### Rows ###

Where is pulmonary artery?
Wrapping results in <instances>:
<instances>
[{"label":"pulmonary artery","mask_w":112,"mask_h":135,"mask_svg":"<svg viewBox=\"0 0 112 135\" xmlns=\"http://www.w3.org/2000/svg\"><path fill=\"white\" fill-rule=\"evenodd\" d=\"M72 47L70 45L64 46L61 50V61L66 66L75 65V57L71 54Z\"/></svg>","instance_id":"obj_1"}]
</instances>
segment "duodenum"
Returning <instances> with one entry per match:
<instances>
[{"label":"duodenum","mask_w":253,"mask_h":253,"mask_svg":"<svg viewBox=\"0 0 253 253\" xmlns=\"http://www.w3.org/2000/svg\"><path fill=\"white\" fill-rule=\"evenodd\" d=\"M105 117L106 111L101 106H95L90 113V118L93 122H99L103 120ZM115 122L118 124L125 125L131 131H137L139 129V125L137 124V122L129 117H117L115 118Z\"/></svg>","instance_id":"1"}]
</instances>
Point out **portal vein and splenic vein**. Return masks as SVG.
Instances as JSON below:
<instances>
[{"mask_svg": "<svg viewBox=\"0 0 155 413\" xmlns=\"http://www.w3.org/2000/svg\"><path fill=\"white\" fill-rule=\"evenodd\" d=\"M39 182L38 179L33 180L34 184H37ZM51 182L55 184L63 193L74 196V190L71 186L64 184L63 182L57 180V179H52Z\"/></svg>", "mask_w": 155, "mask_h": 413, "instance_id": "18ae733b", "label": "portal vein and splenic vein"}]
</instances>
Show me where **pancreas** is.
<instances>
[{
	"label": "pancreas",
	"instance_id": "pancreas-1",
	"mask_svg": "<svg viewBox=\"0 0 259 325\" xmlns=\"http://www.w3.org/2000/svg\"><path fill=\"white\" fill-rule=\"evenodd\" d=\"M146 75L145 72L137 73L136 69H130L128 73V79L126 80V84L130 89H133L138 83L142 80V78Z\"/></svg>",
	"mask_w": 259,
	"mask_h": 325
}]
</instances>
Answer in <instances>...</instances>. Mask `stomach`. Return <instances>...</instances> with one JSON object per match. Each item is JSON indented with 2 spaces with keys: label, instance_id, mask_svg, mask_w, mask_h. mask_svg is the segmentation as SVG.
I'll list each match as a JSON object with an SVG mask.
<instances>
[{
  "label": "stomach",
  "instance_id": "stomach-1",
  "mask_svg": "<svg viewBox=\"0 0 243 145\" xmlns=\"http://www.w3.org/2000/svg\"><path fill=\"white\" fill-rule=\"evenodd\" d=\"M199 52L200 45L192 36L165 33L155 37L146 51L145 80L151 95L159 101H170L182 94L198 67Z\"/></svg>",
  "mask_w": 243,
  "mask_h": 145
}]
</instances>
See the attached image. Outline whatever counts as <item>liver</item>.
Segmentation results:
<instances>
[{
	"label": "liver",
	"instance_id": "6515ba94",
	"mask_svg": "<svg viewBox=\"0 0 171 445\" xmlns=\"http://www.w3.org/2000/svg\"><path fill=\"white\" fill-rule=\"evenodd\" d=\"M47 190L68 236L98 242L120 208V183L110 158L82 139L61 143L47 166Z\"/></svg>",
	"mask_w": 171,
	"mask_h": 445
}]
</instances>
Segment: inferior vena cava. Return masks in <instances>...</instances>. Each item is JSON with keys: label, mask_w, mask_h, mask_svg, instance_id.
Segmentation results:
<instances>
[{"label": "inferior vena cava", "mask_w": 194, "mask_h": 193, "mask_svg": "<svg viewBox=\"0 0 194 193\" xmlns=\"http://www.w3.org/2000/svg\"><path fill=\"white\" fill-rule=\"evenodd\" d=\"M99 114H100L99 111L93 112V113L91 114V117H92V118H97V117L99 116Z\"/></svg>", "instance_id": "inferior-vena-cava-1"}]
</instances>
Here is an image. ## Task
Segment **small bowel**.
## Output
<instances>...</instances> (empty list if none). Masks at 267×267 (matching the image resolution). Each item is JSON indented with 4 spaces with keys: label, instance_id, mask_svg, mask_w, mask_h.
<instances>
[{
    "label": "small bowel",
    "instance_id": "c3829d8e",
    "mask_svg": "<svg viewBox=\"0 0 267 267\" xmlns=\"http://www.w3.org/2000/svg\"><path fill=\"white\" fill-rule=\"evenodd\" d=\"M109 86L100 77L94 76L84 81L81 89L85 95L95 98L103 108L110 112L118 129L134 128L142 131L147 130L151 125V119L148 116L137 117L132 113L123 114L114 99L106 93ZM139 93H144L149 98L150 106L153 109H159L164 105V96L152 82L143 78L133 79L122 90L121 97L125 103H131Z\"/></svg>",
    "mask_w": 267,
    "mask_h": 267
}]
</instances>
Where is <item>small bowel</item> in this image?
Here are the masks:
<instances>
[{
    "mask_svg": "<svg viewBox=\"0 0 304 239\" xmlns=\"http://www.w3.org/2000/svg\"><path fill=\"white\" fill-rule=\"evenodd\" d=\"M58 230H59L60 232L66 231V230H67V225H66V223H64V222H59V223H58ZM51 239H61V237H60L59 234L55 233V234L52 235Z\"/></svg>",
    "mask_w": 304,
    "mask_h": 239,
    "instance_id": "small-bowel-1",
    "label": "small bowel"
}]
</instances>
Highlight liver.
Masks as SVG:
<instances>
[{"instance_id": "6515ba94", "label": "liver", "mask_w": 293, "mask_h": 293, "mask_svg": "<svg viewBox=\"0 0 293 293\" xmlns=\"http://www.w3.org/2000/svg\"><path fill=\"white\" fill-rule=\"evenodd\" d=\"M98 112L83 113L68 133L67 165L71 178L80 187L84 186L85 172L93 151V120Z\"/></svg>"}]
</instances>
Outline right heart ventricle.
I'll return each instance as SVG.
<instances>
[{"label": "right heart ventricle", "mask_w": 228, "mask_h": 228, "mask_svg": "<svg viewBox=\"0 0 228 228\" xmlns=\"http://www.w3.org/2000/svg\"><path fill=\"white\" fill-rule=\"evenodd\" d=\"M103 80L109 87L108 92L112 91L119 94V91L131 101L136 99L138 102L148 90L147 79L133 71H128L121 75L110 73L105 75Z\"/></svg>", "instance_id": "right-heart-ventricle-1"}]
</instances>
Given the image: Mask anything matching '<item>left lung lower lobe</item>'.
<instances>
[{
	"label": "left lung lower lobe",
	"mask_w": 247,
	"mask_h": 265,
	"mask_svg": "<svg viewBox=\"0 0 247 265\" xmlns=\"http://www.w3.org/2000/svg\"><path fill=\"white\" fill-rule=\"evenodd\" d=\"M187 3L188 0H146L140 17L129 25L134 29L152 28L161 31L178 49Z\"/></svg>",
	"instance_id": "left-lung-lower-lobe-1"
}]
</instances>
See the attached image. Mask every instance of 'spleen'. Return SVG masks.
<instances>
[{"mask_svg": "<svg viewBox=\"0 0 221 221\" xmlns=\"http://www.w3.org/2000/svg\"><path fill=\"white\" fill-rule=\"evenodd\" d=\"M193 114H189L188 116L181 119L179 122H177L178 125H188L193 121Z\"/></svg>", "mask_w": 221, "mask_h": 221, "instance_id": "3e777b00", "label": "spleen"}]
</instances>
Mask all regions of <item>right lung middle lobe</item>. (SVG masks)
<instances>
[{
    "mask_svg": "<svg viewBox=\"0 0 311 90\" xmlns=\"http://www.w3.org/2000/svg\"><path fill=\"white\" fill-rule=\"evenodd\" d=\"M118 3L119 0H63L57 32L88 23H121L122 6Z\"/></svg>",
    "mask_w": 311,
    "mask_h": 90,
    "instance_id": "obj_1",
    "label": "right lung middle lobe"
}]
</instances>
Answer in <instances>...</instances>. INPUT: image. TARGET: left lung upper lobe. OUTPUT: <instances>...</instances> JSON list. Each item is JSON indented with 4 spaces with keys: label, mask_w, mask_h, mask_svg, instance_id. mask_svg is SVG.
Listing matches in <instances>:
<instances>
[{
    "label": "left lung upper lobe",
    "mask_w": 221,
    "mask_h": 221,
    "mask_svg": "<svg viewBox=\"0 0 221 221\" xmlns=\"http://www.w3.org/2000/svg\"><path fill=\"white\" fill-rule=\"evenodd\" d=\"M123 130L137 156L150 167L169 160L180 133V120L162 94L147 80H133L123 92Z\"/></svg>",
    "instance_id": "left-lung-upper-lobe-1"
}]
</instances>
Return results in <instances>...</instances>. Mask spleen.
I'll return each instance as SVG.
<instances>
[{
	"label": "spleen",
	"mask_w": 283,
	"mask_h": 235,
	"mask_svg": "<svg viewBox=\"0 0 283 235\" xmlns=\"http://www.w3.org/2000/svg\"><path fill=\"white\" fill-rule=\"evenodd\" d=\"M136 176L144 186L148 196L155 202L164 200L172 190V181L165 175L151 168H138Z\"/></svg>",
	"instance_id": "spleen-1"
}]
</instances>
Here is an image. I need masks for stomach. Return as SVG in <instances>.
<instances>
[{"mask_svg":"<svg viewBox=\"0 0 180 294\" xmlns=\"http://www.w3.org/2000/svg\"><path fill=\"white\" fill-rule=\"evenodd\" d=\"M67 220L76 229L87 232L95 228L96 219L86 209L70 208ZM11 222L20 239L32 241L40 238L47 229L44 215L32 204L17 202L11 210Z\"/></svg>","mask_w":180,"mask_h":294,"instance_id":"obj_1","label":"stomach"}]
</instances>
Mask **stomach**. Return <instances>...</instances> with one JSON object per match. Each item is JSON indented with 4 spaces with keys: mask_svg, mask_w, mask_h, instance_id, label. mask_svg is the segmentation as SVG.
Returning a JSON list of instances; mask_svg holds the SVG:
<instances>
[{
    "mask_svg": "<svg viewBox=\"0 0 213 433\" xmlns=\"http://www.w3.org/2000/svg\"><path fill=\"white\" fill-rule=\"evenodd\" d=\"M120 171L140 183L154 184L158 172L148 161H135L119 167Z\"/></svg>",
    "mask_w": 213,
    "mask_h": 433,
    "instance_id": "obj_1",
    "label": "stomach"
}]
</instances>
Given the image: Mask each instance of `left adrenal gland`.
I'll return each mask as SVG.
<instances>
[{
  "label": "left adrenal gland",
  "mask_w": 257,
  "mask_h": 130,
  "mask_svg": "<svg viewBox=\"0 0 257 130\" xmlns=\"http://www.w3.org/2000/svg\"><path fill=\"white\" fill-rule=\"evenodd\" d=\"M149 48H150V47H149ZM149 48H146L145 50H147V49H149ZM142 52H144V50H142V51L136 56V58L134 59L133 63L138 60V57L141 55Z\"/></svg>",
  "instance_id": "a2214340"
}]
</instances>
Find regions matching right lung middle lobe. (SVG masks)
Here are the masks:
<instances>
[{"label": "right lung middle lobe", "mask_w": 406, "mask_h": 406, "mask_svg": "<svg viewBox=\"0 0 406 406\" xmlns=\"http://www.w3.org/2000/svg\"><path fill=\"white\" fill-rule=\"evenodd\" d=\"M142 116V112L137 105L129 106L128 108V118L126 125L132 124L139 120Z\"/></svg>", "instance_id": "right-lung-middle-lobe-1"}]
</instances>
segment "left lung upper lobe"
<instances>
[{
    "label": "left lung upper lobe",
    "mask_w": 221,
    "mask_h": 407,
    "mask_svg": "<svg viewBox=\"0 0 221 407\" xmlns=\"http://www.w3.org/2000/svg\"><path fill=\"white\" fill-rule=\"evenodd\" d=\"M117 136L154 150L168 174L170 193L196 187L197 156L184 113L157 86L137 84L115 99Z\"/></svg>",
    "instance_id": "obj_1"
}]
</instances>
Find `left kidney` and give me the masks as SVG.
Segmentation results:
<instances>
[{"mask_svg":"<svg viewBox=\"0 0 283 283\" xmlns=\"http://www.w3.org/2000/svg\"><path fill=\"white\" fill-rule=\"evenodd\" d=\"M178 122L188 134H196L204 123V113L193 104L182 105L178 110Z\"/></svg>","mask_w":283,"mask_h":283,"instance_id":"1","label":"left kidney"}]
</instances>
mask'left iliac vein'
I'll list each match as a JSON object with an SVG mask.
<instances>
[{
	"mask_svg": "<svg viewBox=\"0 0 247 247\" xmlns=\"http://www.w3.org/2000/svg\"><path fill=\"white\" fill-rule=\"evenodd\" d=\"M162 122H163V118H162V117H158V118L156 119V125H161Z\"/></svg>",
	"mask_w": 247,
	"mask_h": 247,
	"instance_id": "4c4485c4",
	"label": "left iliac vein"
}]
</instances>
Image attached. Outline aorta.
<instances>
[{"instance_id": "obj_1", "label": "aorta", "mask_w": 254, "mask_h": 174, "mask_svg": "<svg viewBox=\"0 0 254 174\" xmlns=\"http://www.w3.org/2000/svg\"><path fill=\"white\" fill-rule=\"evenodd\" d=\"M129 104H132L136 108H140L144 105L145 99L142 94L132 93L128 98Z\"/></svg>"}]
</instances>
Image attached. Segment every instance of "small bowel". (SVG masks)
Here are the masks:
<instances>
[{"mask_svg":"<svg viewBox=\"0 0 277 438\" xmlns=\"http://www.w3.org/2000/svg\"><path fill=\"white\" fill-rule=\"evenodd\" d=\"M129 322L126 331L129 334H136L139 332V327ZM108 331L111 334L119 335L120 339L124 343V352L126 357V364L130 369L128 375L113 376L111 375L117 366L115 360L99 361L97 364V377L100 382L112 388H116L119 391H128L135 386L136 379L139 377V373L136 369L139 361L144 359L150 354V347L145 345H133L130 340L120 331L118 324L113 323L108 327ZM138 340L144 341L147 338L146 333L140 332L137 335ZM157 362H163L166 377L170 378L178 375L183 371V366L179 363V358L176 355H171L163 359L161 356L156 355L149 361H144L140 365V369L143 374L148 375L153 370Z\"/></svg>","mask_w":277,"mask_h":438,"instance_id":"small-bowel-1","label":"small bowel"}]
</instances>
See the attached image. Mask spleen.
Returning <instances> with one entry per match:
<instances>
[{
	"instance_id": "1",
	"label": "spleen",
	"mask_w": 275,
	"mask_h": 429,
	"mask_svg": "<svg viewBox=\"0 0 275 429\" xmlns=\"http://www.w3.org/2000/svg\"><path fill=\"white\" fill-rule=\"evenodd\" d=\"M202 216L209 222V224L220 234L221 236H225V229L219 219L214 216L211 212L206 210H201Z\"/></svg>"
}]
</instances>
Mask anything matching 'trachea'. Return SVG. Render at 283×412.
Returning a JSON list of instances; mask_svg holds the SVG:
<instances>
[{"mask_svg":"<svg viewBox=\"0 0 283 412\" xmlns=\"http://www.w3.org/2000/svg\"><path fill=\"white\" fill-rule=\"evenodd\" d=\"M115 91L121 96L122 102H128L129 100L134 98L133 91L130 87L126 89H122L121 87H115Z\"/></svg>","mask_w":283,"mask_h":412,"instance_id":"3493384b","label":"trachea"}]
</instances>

###

§ **Task prompt**
Report every line of the rows above that contains the string "portal".

§ **Answer to this problem**
Point out **portal vein and splenic vein**. Return masks as SVG.
[{"mask_svg": "<svg viewBox=\"0 0 155 413\" xmlns=\"http://www.w3.org/2000/svg\"><path fill=\"white\" fill-rule=\"evenodd\" d=\"M39 182L38 179L33 180L34 184H37ZM51 182L55 184L63 193L74 196V190L71 186L64 184L63 182L57 180V179H52Z\"/></svg>", "mask_w": 155, "mask_h": 413, "instance_id": "18ae733b", "label": "portal vein and splenic vein"}]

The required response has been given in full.